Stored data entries

--------------------------------

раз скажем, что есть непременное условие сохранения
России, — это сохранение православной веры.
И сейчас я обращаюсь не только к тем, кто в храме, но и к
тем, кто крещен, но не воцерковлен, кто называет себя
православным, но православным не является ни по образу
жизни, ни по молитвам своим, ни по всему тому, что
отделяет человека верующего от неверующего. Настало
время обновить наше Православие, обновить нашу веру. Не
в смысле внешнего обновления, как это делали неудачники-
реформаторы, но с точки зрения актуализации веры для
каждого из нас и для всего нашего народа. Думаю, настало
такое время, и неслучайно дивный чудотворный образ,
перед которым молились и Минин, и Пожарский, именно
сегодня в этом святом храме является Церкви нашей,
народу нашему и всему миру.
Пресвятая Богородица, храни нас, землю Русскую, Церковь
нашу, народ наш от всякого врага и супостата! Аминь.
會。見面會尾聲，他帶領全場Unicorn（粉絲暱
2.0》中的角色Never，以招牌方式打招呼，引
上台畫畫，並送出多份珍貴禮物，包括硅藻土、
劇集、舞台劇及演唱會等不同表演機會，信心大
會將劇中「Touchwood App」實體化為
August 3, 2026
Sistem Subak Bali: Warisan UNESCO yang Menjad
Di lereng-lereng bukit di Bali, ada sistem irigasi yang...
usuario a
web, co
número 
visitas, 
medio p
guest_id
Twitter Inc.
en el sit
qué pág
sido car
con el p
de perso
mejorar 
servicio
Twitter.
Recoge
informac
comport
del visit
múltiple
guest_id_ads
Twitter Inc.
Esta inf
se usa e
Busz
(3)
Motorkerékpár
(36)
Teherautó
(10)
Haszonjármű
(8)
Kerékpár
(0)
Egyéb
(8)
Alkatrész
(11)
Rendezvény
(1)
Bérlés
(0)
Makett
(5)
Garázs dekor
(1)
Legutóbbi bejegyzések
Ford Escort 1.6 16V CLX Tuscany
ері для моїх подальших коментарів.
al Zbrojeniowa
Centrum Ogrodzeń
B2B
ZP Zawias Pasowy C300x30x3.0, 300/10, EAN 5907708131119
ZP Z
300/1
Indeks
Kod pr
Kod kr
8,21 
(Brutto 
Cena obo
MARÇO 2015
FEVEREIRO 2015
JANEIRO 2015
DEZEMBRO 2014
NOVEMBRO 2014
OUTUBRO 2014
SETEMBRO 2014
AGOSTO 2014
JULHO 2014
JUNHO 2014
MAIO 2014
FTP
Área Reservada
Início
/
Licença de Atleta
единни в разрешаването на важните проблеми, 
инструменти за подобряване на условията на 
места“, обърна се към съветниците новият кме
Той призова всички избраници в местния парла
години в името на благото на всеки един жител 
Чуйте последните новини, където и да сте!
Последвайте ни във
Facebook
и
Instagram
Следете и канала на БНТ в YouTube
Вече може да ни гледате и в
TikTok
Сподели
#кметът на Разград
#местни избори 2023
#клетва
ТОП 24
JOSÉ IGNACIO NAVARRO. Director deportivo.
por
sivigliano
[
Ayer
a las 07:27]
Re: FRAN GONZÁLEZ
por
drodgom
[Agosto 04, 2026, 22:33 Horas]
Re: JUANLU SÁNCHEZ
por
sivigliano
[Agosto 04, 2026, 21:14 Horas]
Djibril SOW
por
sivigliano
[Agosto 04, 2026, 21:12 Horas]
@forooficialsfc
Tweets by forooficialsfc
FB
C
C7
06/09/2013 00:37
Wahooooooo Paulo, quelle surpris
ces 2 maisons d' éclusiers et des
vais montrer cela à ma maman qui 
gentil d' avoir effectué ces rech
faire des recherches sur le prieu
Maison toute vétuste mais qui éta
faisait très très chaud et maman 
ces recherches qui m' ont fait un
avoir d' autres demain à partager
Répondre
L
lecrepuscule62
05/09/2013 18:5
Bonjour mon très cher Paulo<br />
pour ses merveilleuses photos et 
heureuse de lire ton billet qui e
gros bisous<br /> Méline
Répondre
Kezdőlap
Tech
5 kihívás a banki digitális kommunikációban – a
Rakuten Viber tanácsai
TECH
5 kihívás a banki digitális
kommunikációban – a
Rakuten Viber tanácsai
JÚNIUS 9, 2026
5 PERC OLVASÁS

--------------------------------

-- Goal of the exercise --
Exactly as written, copy out all the entries above.

-- Result below --
раз скажем, что есть непременное условие сохранения
России, — это сохранение православной веры.
И сейчас я обращаюсь не только к тем, кто в храме, но и к
тем, кто крещен, но не воцерковлен, кто называет себя
православным, но православным не является ни по образу
жизни, ни по молитвам своим, ни по всему тому, что
отделяет человека верующего от неверующего. Настало
время обновить наше Православие, обновить нашу веру. Не
в смысле внешнего обновления, как это делали неудачники-
реформаторы, но с точки зрения актуализации веры для
каждого из нас и для всего нашего народа. Думаю, настало
такое время, и неслучайно дивный чудотворный образ,
перед которым молились и Минин, и Пожарский, именно
сегодня в этом святом храме является Церкви нашей,
народу нашему и всему миру.
Пресвятая Богородица, храни нас, землю Русскую, Церковь
нашу, народ наш от всякого врага и супостата! Аминь.
會。見面會尾聲，他帶領全場Unicorn（粉絲暱
2.0》中的角色Never，以招牌方式打招呼，引
上台畫畫，並送出多份珍貴禮物，包括硅藻土、
劇集、舞台劇及演唱會等不同表演機會，信心大
會將劇中「Touchwood App」實體化為
August 3, 2026
Sistem Subak Bali: Warisan UNESCO yang Menjad
Di lereng-lereng bukit di Bali, ada sistem irigasi yang...
usuario a
web, co
número 
visitas, 
medio p
guest_id
Twitter Inc.
en el sit
qué pág
sido car
con el p
de perso
mejorar 
servicio
Twitter.
Recoge
informac
comport
del visit
múltiple
guest_id_ads
Twitter Inc.
Esta inf
se usa e
Busz
(3)
Motorkerékpár
(36)
Teherautó
(10)
Haszonjármű
(8)
Kerékpár
(0)
Egyéb
(8)
Alkatrész
(11)
Rendezvény
(1)
Bérlés
(0)
Makett
(5)
Garázs dekor
(1)
Legutóbbi bejegyzések
Ford Escort 1.6 16V CLX Tuscany
ері для моїх подальших коментарів.
al Zbrojeniowa
Centrum Ogrodzeń
B2B
ZP Zawias Pasowy C300x30x3.0, 300/10, EAN 5907708131119
ZP Z
300/1
Indeks
Kod pr
Kod kr
8,21 
(Brutto 
Cena obo
MARÇO 2015
FEVEREIRO 2015
JANEIRO 2015
DEZEMBRO 2014
NOVEMBRO 2014
OUTUBRO 2014
SETEMBRO 2014
AGOSTO 2014
JULHO 2014
JUNHO 2014
MAIO 2014
FTP
Área Reservada
Início
/
Licença de Atleta
единни в разрешаването на важните проблеми, 
инструменти за подобряване на условията на 
места“, обърна се към съветниците новият кме
Той призова всички избраници в местния парла
години в името на благото на всеки един жител 
Чуйте последните новини, където и да сте!
Последвайте ни във
Facebook
и
Instagram
Следете и канала на БНТ в YouTube
Вече може да ни гледате и в
TikTok
Сподели
#кметът на Разград
#местни избори 2023
#клетва
ТОП 24
JOSÉ IGNACIO NAVARRO. Director deportivo.
por
sivigliano
[
Ayer
a las 07:27]
Re: FRAN GONZÁLEZ
por
drodgom
[Agosto 04, 2026, 22:33 Horas]
Re: JUANLU SÁNCHEZ
por
sivigliano
[Agosto 04, 2026, 21:14 Horas]
Djibril SOW
por
sivigliano
[Agosto 04, 2026, 21:12 Horas]
@forooficialsfc
Tweets by forooficialsfc
FB
C
C7
06/09/2013 00:37
Wahooooooo Paulo, quelle surpris
ces 2 maisons d' éclusiers et des
vais montrer cela à ma maman qui 
gentil d' avoir effectué ces rech
faire des recherches sur le prieu
Maison toute vétuste mais qui éta
faisait très très chaud et maman 
ces recherches qui m' ont fait un
avoir d' autres demain à partager
Répondre
L
lecrepuscule62
05/09/2013 18:5
Bonjour mon très cher Paulo<br />
pour ses merveilleuses photos et 
heureuse de lire ton billet qui e
gros bisous<br /> Méline
Répondre
Kezdőlap
Tech
5 kihívás a banki digitális kommunikációban – a
Rakuten Viber tanácsai
TECH
5 kihívás a banki digitális
kommunikációban – a
Rakuten Viber tanácsai
JÚNIUS 9, 2026
5 PERC OLVASÁS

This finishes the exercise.